_What you have to do_
Pictures are not part of the copy. Reproduce all the records exactly.

_Recorded data_
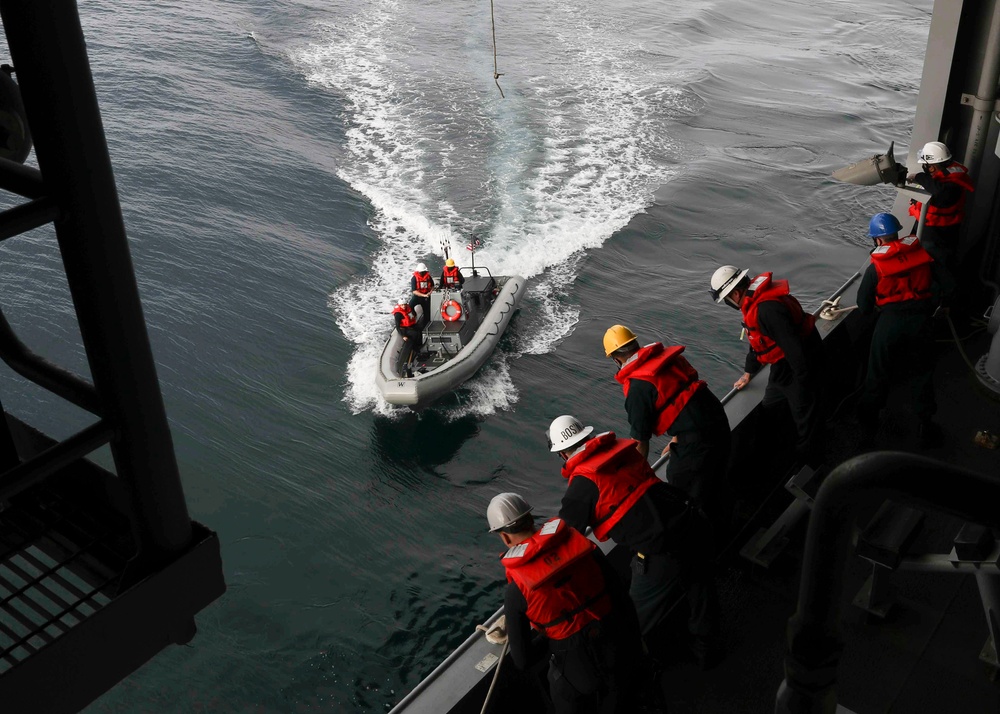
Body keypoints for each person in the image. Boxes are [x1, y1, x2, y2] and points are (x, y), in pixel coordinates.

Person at [547, 416, 721, 668]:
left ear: (563, 454)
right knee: (701, 592)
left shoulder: (582, 486)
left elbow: (563, 541)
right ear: (586, 436)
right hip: (691, 523)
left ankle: (638, 679)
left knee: (632, 620)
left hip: (662, 552)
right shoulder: (622, 449)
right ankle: (708, 653)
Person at [487, 492, 645, 713]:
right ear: (531, 518)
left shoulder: (516, 592)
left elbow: (523, 661)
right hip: (617, 648)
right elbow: (620, 595)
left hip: (576, 671)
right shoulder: (583, 546)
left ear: (504, 537)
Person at [602, 325, 731, 524]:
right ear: (636, 344)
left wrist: (636, 478)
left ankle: (710, 533)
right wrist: (676, 439)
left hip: (698, 440)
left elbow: (640, 441)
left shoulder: (637, 387)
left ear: (616, 359)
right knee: (715, 476)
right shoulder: (668, 359)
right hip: (717, 418)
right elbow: (686, 395)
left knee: (680, 485)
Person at [709, 265, 826, 468]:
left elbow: (795, 351)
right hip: (782, 368)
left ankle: (812, 466)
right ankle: (782, 450)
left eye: (727, 299)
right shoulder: (755, 306)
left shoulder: (767, 310)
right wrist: (748, 373)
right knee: (770, 407)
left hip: (797, 365)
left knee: (805, 417)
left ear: (735, 294)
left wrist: (803, 385)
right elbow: (759, 343)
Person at [855, 212, 951, 445]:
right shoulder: (923, 254)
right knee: (921, 373)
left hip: (890, 324)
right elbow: (946, 284)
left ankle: (867, 427)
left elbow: (863, 305)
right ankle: (924, 424)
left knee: (876, 373)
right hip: (921, 321)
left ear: (877, 240)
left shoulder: (875, 268)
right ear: (897, 233)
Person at [906, 141, 975, 272]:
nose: (925, 170)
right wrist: (916, 201)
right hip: (932, 229)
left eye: (926, 167)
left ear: (932, 167)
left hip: (937, 235)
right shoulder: (942, 178)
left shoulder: (950, 188)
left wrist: (919, 177)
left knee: (938, 266)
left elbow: (940, 194)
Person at [391, 299, 422, 377]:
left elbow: (413, 314)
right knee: (413, 335)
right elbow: (397, 326)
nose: (404, 306)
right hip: (404, 329)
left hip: (410, 326)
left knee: (419, 332)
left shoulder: (408, 308)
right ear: (400, 305)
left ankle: (418, 347)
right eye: (402, 305)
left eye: (405, 304)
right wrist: (403, 336)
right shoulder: (398, 314)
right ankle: (414, 350)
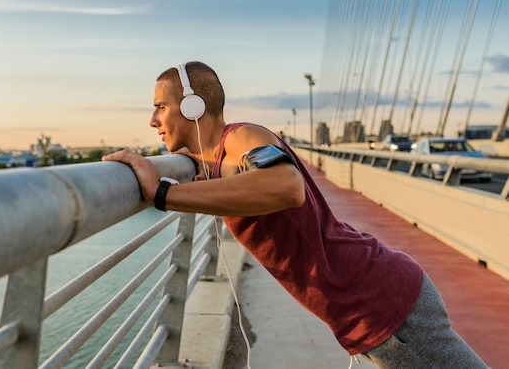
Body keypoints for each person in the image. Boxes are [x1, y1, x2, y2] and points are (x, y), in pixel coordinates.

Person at [102, 61, 488, 368]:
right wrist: (195, 167)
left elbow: (287, 186)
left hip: (386, 306)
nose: (152, 121)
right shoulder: (222, 157)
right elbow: (235, 180)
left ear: (193, 106)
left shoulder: (242, 137)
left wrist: (164, 193)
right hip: (368, 313)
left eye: (160, 107)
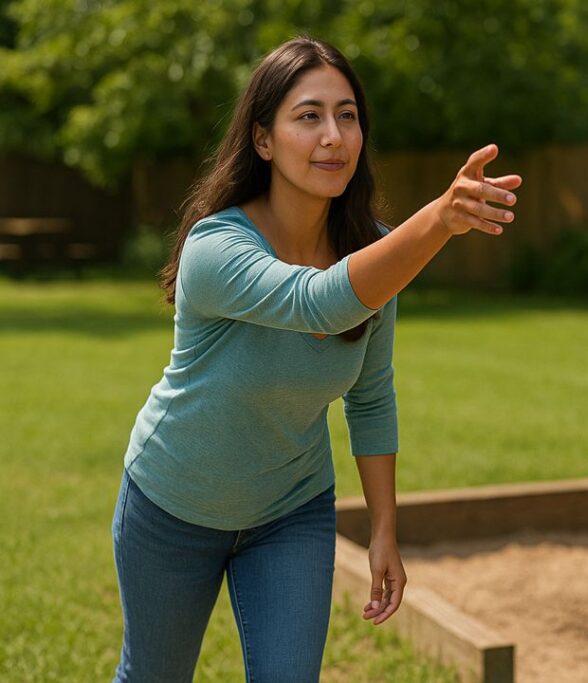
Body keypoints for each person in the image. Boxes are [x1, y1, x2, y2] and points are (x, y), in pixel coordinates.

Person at [111, 35, 521, 682]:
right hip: (173, 502)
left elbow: (372, 392)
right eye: (309, 116)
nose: (334, 135)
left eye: (348, 114)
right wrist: (439, 220)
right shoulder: (216, 247)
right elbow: (318, 303)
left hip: (290, 508)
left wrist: (384, 527)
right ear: (263, 140)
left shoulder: (371, 252)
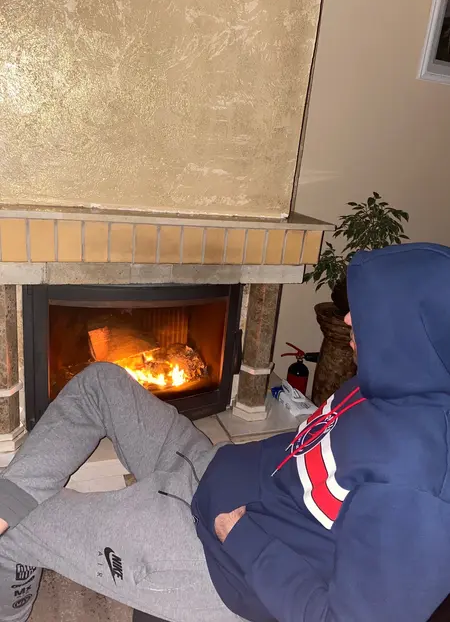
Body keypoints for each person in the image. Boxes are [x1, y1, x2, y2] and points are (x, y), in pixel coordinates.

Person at [0, 242, 450, 622]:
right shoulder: (384, 384)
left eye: (368, 310)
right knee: (102, 381)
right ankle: (8, 503)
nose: (348, 319)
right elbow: (302, 455)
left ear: (412, 329)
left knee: (16, 531)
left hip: (220, 558)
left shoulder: (420, 483)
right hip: (212, 471)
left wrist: (241, 539)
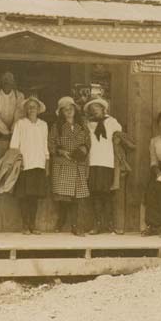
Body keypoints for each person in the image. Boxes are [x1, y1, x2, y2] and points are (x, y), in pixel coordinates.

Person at [48, 96, 90, 236]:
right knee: (64, 197)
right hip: (63, 164)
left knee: (79, 198)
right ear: (61, 112)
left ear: (75, 110)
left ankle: (77, 226)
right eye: (65, 110)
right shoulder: (57, 127)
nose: (69, 111)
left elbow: (88, 142)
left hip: (78, 164)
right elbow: (51, 144)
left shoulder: (82, 125)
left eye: (70, 108)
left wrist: (84, 149)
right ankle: (61, 221)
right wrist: (60, 151)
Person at [10, 96, 49, 235]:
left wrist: (46, 162)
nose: (32, 109)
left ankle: (33, 225)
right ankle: (25, 225)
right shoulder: (20, 124)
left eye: (34, 107)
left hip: (38, 164)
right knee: (24, 196)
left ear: (39, 109)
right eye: (29, 107)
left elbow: (45, 145)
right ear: (26, 109)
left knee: (34, 197)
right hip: (25, 164)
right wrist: (18, 161)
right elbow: (14, 145)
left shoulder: (43, 125)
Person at [84, 97, 122, 234]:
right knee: (95, 194)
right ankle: (97, 224)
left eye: (97, 108)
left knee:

_Task response_
Body keypoints for each person in the image. Boxes are [x1, y1, x2, y2] and points are (x, y), in pixel coordinates.

Person at [547, 416, 721, 668]:
left ear: (563, 454)
right knee: (701, 592)
left shoulder: (582, 486)
left elbow: (563, 541)
right ear: (586, 436)
right hip: (691, 523)
left ankle: (638, 679)
left knee: (632, 620)
left hip: (662, 552)
right shoulder: (622, 449)
right ankle: (708, 653)
Person at [487, 492, 645, 713]:
right ear: (531, 518)
left shoulder: (516, 592)
left elbow: (523, 661)
right hip: (617, 648)
right elbow: (620, 595)
left hip: (576, 671)
right shoulder: (583, 546)
left ear: (504, 537)
Person at [602, 325, 731, 524]:
right ear: (636, 344)
left wrist: (636, 478)
left ankle: (710, 533)
right wrist: (676, 439)
left hip: (698, 440)
left elbow: (640, 441)
left shoulder: (637, 387)
left ear: (616, 359)
right knee: (715, 476)
right shoulder: (668, 359)
right hip: (717, 418)
right elbow: (686, 395)
left knee: (680, 485)
Person at [709, 265, 826, 468]:
left elbow: (795, 351)
right hip: (782, 368)
left ankle: (812, 466)
right ankle: (782, 450)
left eye: (727, 299)
right shoulder: (755, 306)
left shoulder: (767, 310)
right wrist: (748, 373)
right knee: (770, 407)
left hip: (797, 365)
left knee: (805, 417)
left ear: (735, 294)
left wrist: (803, 385)
right elbow: (759, 343)
Person at [855, 212, 951, 445]:
right shoulder: (923, 254)
right knee: (921, 373)
left hip: (890, 324)
right elbow: (946, 284)
left ankle: (867, 427)
left elbow: (863, 305)
right ankle: (924, 424)
left knee: (876, 373)
right hip: (921, 321)
left ear: (877, 240)
left shoulder: (875, 268)
right ear: (897, 233)
Person at [906, 141, 975, 272]:
nose: (925, 170)
right wrist: (916, 201)
right hip: (932, 229)
left eye: (926, 167)
left ear: (932, 167)
left hip: (937, 235)
right shoulder: (942, 178)
left shoulder: (950, 188)
left wrist: (919, 177)
left knee: (938, 266)
left elbow: (940, 194)
Person at [391, 299, 422, 377]:
left elbow: (413, 314)
right knee: (413, 335)
right elbow: (397, 326)
nose: (404, 306)
right hip: (404, 329)
left hip: (410, 326)
left knee: (419, 332)
left shoulder: (408, 308)
right ear: (400, 305)
left ankle: (418, 347)
right eye: (402, 305)
left eye: (405, 304)
right wrist: (403, 336)
right shoulder: (398, 314)
right ankle: (414, 350)
Body keypoints for each person in the image. Boxes are [x1, y1, x2, y2] and points are (x, y), in pixel coordinates.

Person at [102, 61, 488, 368]:
right wrist: (195, 167)
left elbow: (287, 186)
left hip: (386, 306)
nose: (152, 121)
right shoulder: (222, 157)
right elbow: (235, 180)
left ear: (193, 106)
left shoulder: (242, 137)
left wrist: (164, 193)
right hip: (368, 313)
left eye: (160, 107)
Body keypoints for each person in the image. Boxes are [x1, y1, x2, y2] and points are (x, y), in pixel coordinates.

Person at [111, 35, 521, 682]:
right hip: (173, 502)
left elbow: (372, 392)
right eye: (309, 116)
nose: (334, 135)
left eye: (348, 114)
right wrist: (439, 220)
right shoulder: (216, 247)
right elbow: (318, 303)
left hip: (290, 508)
left wrist: (384, 527)
right ear: (263, 140)
left shoulder: (371, 252)
Body keypoints for each person in the image. Boxes are [x1, y1, x2, y2] and points are (x, y), in pixel coordinates.

Person at [0, 242, 450, 622]:
right shoulder: (384, 384)
left eye: (368, 310)
right knee: (102, 381)
right ankle: (8, 503)
nose: (348, 319)
right elbow: (302, 455)
left ear: (412, 329)
left knee: (16, 531)
left hip: (220, 558)
left shoulder: (420, 483)
right hip: (212, 471)
left wrist: (241, 539)
Body keypoints for each person in the image. Boxes are [x1, y1, x2, y2] and points are (x, y), in pixel coordinates.

Person at [48, 96, 90, 236]:
right knee: (64, 197)
right hip: (63, 164)
left knee: (79, 198)
right ear: (61, 112)
left ear: (75, 110)
left ankle: (77, 226)
right eye: (65, 110)
right shoulder: (57, 127)
nose: (69, 111)
left elbow: (88, 142)
left hip: (78, 164)
right elbow: (51, 144)
left shoulder: (82, 125)
left eye: (70, 108)
left wrist: (84, 149)
right ankle: (61, 221)
right wrist: (60, 151)
Person at [10, 96, 49, 235]:
left wrist: (46, 162)
nose: (32, 109)
left ankle: (33, 225)
right ankle: (25, 225)
right shoulder: (20, 124)
left eye: (34, 107)
left hip: (38, 164)
right knee: (24, 196)
left ear: (39, 109)
right eye: (29, 107)
left elbow: (45, 145)
right ear: (26, 109)
left knee: (34, 197)
right hip: (25, 164)
right wrist: (18, 161)
right elbow: (14, 145)
left shoulder: (43, 125)
Person at [84, 97, 122, 234]:
right knee: (95, 194)
right ankle: (97, 224)
left eye: (97, 108)
left knee:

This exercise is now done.